What is the difference between absolute and relative pressure?
What is the relationship between pressure and force?
What does angle of attack do?
What is “conservation of energy”?
Why does anyone still use Imperial units?
Can an airplane really fly?
The kids were awesome - I’m exhausted.
I might mention that I never mentioned Bernoulli. Too often Bernoulli is over-simplified and misapplied.
D
Drag vs Speed
Granted - viscous drag in turbulent boundary layers is still pretty much unknown. However, you could plot the data and get a nice curve fit.
Designing the DAQ system would be a good challenge.
Hah?
How can Bernoulli be “over-simplified and misapplied” ?
It is so simple to start with, way simpler than the master equation, the Navier-Stokes; this one can certainly be over-simplified and misapplied.
Bernoulli equation
– Last Updated: Jun-24-11 1:47 PM EST –
From teaching fluid mechanics many times, I'll confirm that the Bernoulli equation is routinely misapplied and otherwise abused.
You probably know already, but the Bernoulli equation is only valid for steady, incompressible, inviscid flow along a streamline.
Steady = no change of the flow in time, so it won't work in a dynamic flow situation, e.g. flapping flight, accelerating flows, etc.
Incompressible = constant density, usually a good assumption unless Mach number > 0.3
Inviscid = zero viscosity, i.e. no fluid friction!
Streamline = parallel to the flow velocity = the path of a fluid particle in steady flow
These conditions are routinely not satisfied in most flows that are of interest, so the Bernoulli equation is technically not valid. It does give reasonable results in many cases, luckily. The most common misapplication is computing a Bernoulli constant and applying it across streamlines, a fundamental no-no.

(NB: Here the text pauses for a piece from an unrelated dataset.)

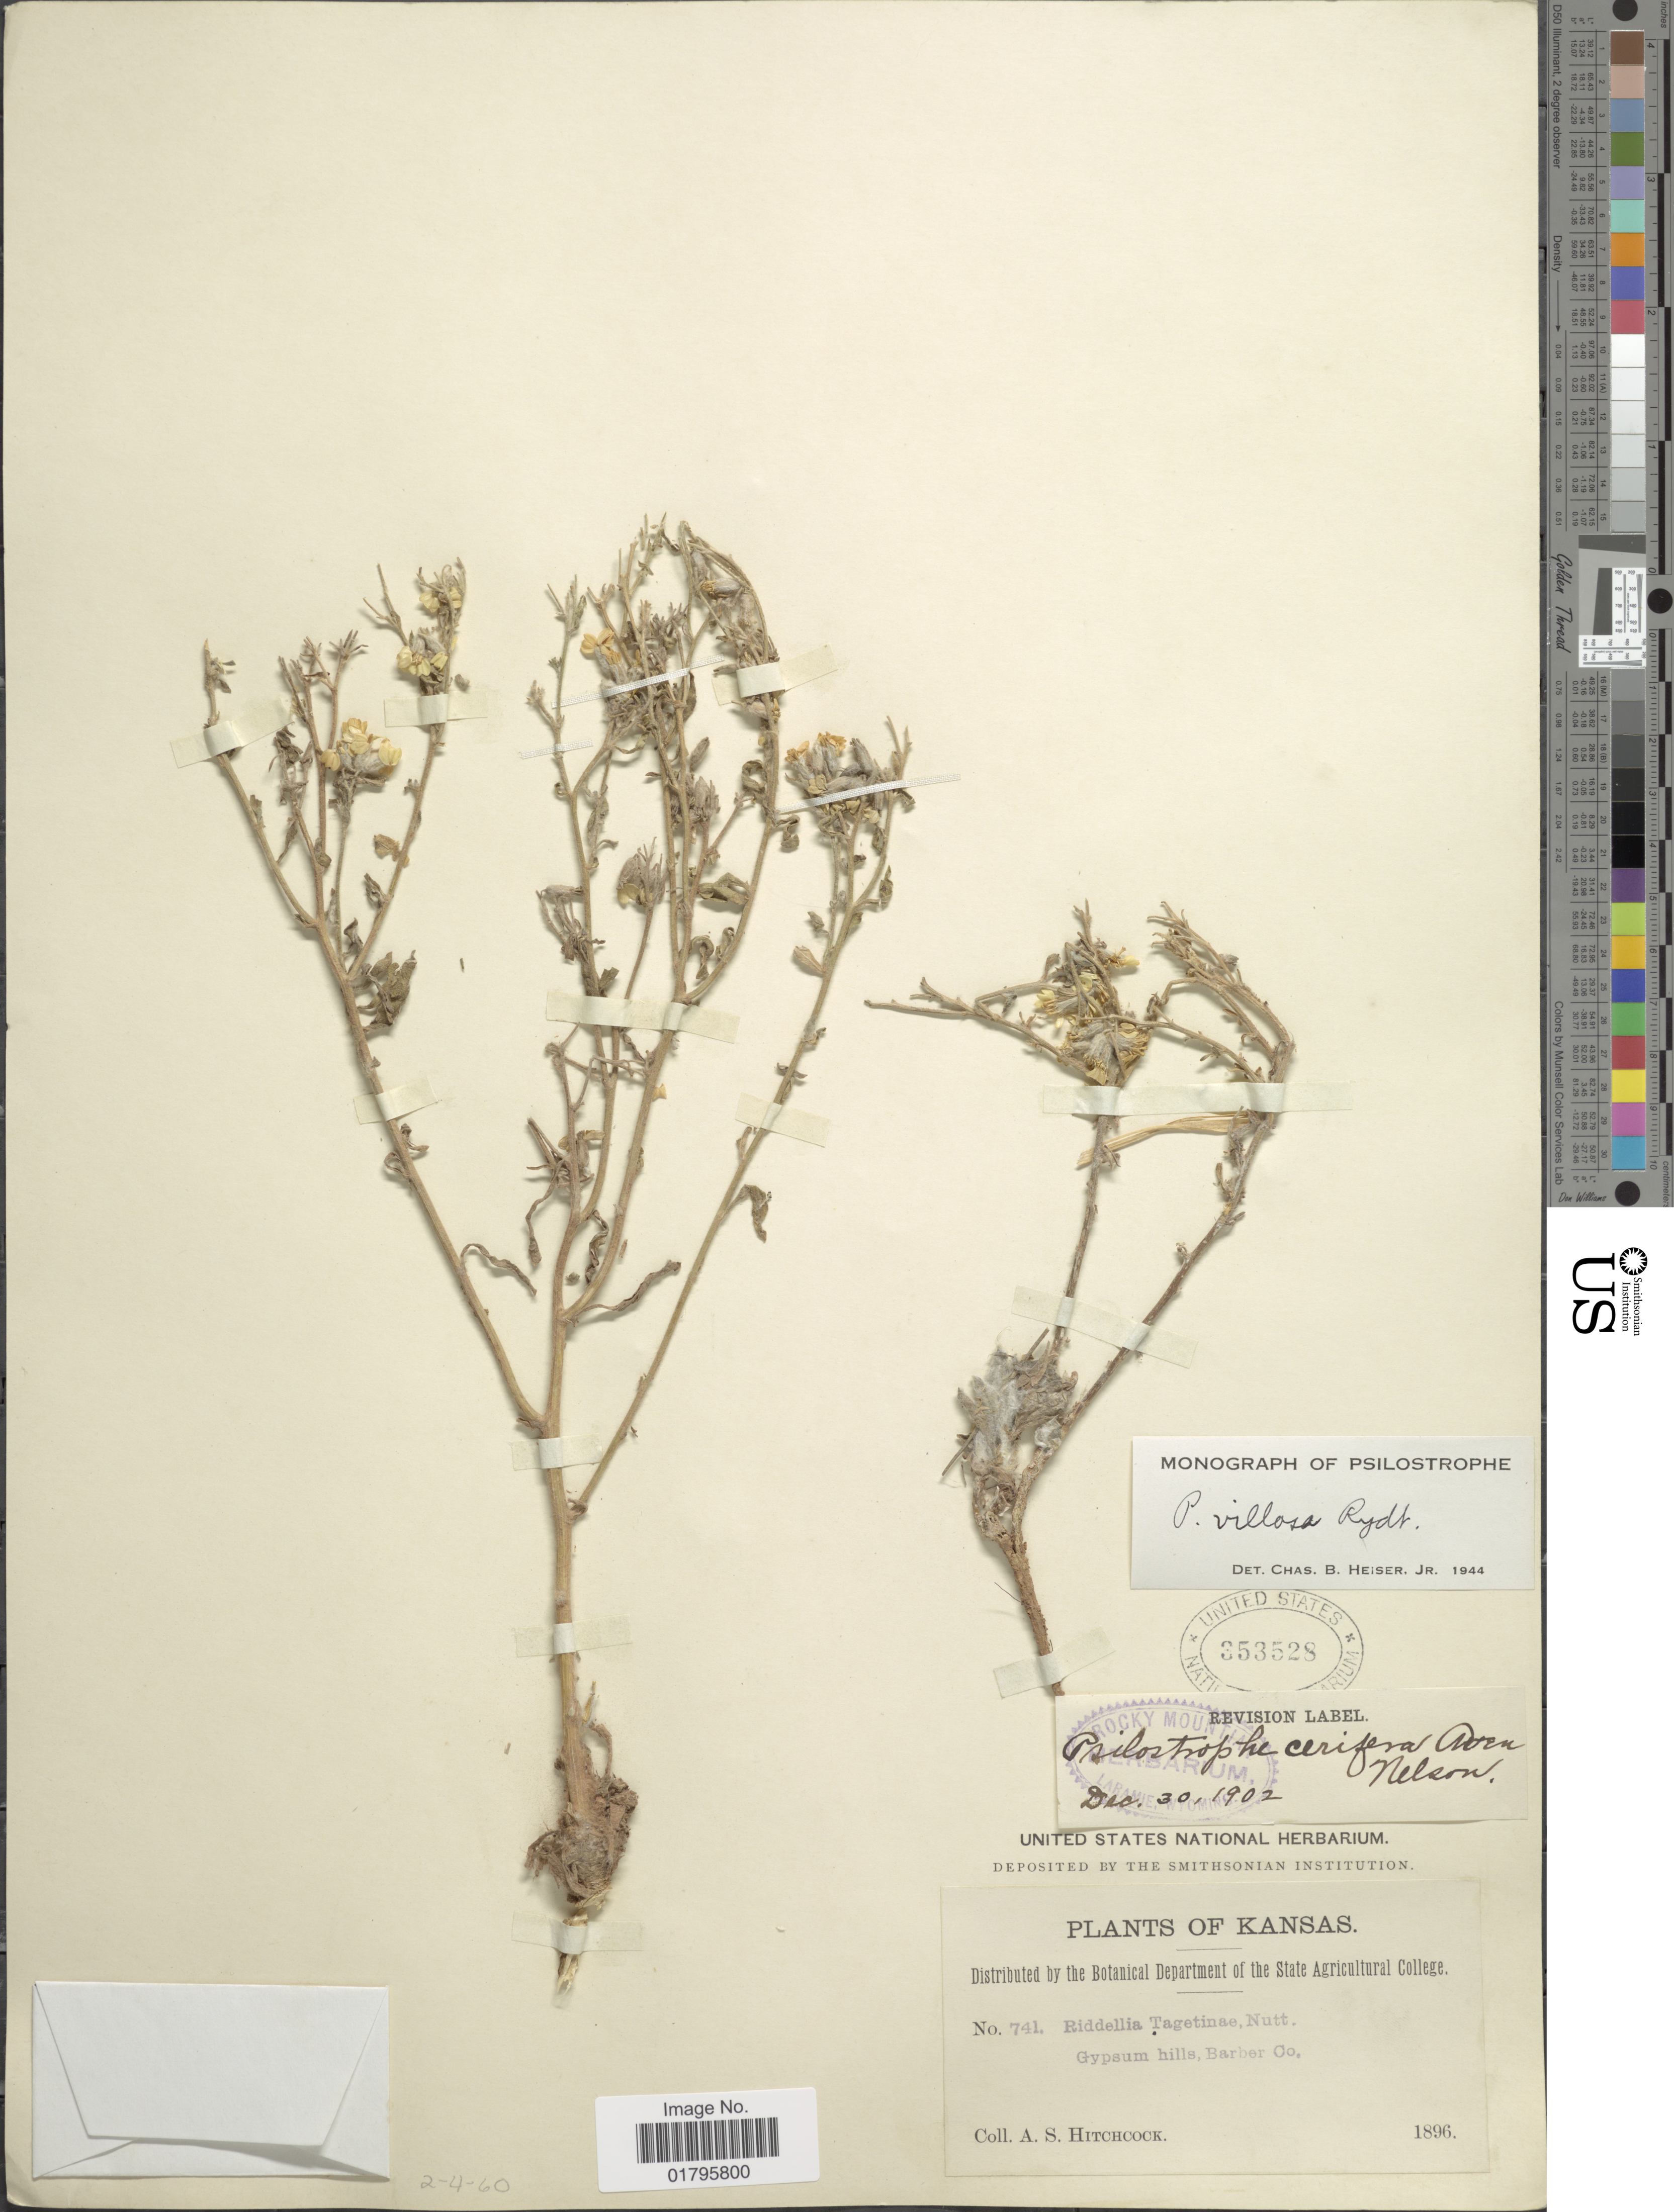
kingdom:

PS, it is interesting to note that Bernoulli's equation can be generated in two ways. From the ground up, by applying Newton's law to a moving fluid parcel to generate Euler's equation, which is then integrated with the assumptions above to get Bernoulli's equation. The second, top down version is to apply the various assumptions to the Navier-Stokes equation, which are then rearranged to give Bernoulli's equation. In either case, it's worth remembering that the process of simplification is made possible by making those assumptions, yielding an equation that, although manageable due to its simplicity, has a restricted range of use.